I’d wish there would be more than one way to treat encodings - and one
way should be to use ruby 1.8 behaviour, because ruby 1.9 just forces me
to make all kind of changes before my old .rb scripts run again, simply
because of the encoding issue (there seem to be some other minor changes
as well, I have had problems in case/when code too, but the encoding
issue seems larger)

This is not really a rant - I am using ruby 1.8.x without any problem,
and I actually LOVE that ruby 1.8.x is not feature frozen. It is also
good that a language can keep evolving.

Personally however I don’t need UTF or another exotic encoding, so the
encoding add-on is of no real advantage to me and rather a burden as I
have to modify .rb files. I can see that other people have different
needs. though.

First, thank for your long and good answers about UTF8-MAC.

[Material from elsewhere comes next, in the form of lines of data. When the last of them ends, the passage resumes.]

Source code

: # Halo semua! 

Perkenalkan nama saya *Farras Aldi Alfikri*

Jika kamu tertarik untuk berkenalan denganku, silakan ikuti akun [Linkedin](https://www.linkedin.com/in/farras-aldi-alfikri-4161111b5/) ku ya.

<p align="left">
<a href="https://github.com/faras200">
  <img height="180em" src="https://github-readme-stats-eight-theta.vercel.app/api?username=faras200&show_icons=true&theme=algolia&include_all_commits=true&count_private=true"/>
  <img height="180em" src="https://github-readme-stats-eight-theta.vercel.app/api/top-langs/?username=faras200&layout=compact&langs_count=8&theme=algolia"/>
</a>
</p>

2009/12/30 Marc H. [email protected]

If I would have one wish open, I would want to have a compile-time
option for ruby 1.9 where I could keep the old ruby 1.8 behaviour. Ruby
1.8 simply gave me less problems here.

I am using loads of umlauts like “äöü” in my comments and ruby 1.8 is
totally happy with it. Ruby 1.9 however hates it, refuses to run it, and
I dont think I want to add something like “Encoding: ISO-8859-1” to all
my .rb scripts.

Well, I think that’s not so hard to add

encoding: ISO-8859-1

to your scripts( what do you say of writing a small Ruby script for that
?
:stuck_out_tongue: ).

I think that’s something really good! Well, it’s kind of not easy to
know a
file encoding if not specified somewhere. Think a little about somebody
working with you on another platform, he will surely meets problems of
encoding.

So yes, I think is something quite useful and good for compatibility.